A Closer Look at ACL Tears

The ACL (anterior cruciate ligament) is a key ligament in the knee that helps stabilize the knee, especially during cutting, pivoting, and jumping. Tears to the ligament often occur during these movements, particularly sudden changes in direction or landing awkwardly after a jump. Direct contact to the knee can also damage the ACL.

ACL tears are particularly common in sports like:

  • Soccer
  • Basketball
  • Lacrosse
  • Volleyball
  • Tennis

What Does It Feel Like?

  • An audible popping sound followed by intense pain in or around the knee
  • Shifting or out-of-place sensations in the knee 
  • Loss of Range of Motion
  • Swelling within hours
  • Knee instability or feelings of the knee giving way
  • Inability to bear weight on the leg

What Are Some Risk Factors?

  • Previous knee injury 
  • Poor landing mechanics 
  • Fatigue during play 
  • Quad-dominant movement 
  • The wrong equipment or surface

A Closer Look at Achilles Tendon Injuries

The Achilles tendon connects the calf muscles to the heel. It helps you push off when walking, running, or jumping. Damage to the tendon often occurs during sudden acceleration or sprinting. However, the Achilles tendon is also susceptible to strain from repetitive movements.

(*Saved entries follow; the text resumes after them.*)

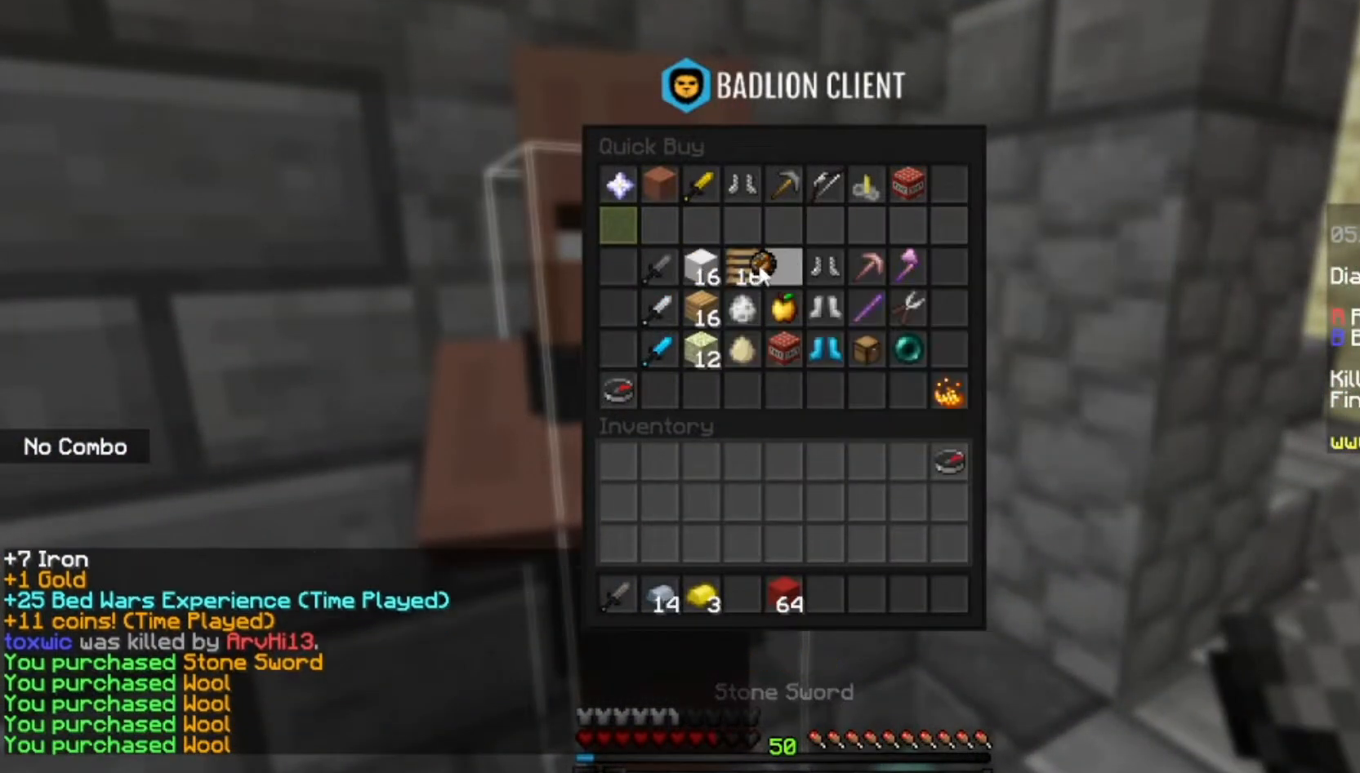
{"keys": [], "mouse": [], "events": []}
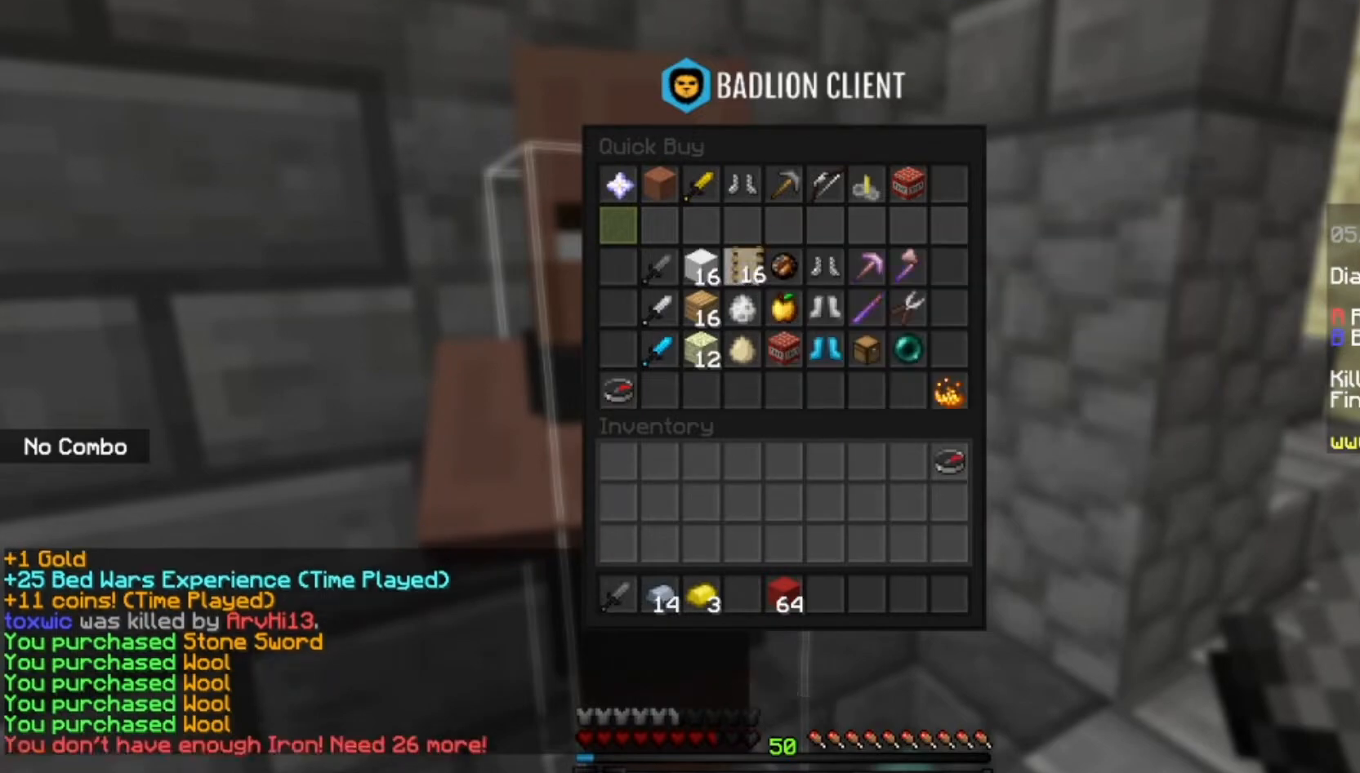
{"keys": ["d", "w"], "mouse": [], "events": [[367, "d", "down"], [367, "w", "down"]]}
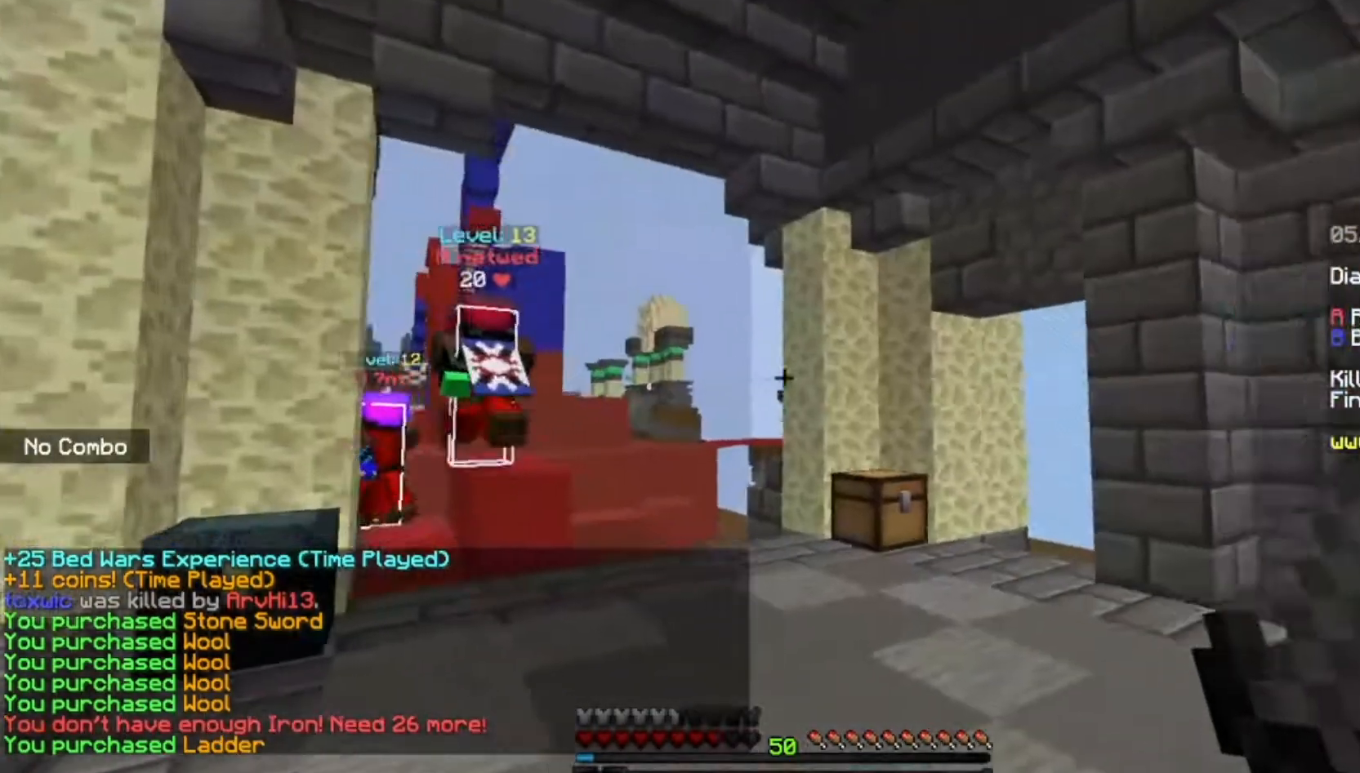
{"keys": ["a", "w"], "mouse": [], "events": [[200, "d", "up"], [433, "a", "down"]]}
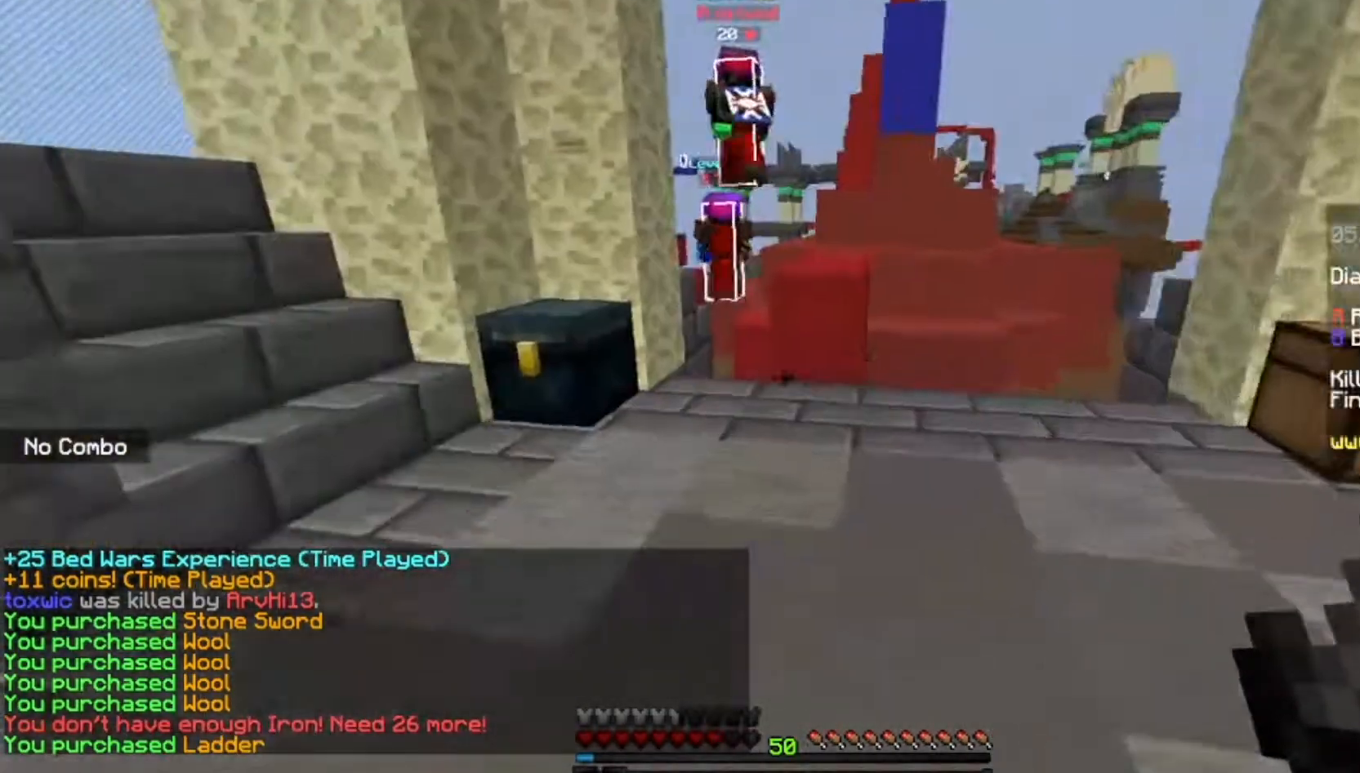
{"keys": [], "mouse": [], "events": [[200, "a", "up"], [267, "mouse_right", "down"], [334, "w", "up"], [467, "mouse_right", "up"]]}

We often see Achilles tendon injuries in:

  • Running
  • Basketball
  • Tennis
  • Track and field

What Does It Feel Like?

  • Pain or stiffness in the back of the heel 
  • Tenderness with activity
  • A sudden sharp pain, often with an audible popping sound (in severe cases) 
  • Difficulty, pain, or an inability to push off

What Are Some Risk Factors?

  • Tight calf muscles
  • Sudden increases in activity
  • Poor footwear
  • Limited ankle mobility

How Physical Therapy Helps with Knee or Achilles Recovery

Recovery from ACL or Achilles injuries depends on restoring strength, mobility, and function, which is why physical therapy plays a central role at every stage of your rehab, whether surgery is involved or not.

Reducing Pain and Restoring Movement

Our first goal is to calm irritation and help you regain basic motion. For ACL injuries, this often includes regaining a full knee flexion and extension, while restoring ankle and calf muscle mobility is essential for Achilles injuries. Some key strategies include:

  • Targeted range-of-motion exercises
  • Swelling management 
  • Light muscle activation to prevent weakness

Strength and Stability Training

As your symptoms improve, our focus shifts to rebuilding strength and control throughout the core and lower body. Some of the techniques we might use include:

  • Progressive resistance training
  • Eccentric loading, which involves a slow lengthening of muscle and is especially helpful for Achilles tendon healing
  • Neuromuscular training, which helps improve coordination and control

Movement Retraining

Poor movement patterns are a major contributor to injury risk. Physical therapy helps correct these patterns. For ACL rehab in particular, this process is critical to reduce the chance of reinjury. Depending on your needs, we might focus on:

  • Landing mechanics to improve how you absorb force when jumping
  • Cutting and pivoting control
  • Balance and proprioception

Return-to-Sport Progression

Returning to sport too early increases the chance of setbacks. A structured progression ensures the body is ready. This process includes:

  • Gradual reintroduction of running
  • Plyometrics
  • Sport-specific drills
  • Guidelines on any movement modifications as you return to training

See Real Results!

Thousands in the New River Valley Trust Total Motion with Their Recovery

From marathon runners to busy parents, our patients consistently share one thing: confidence in our care. Our team’s advanced training, personalized plans, and dedication to results have helped countless individuals overcome pain, regain strength, and return to doing what they love — faster than they expected.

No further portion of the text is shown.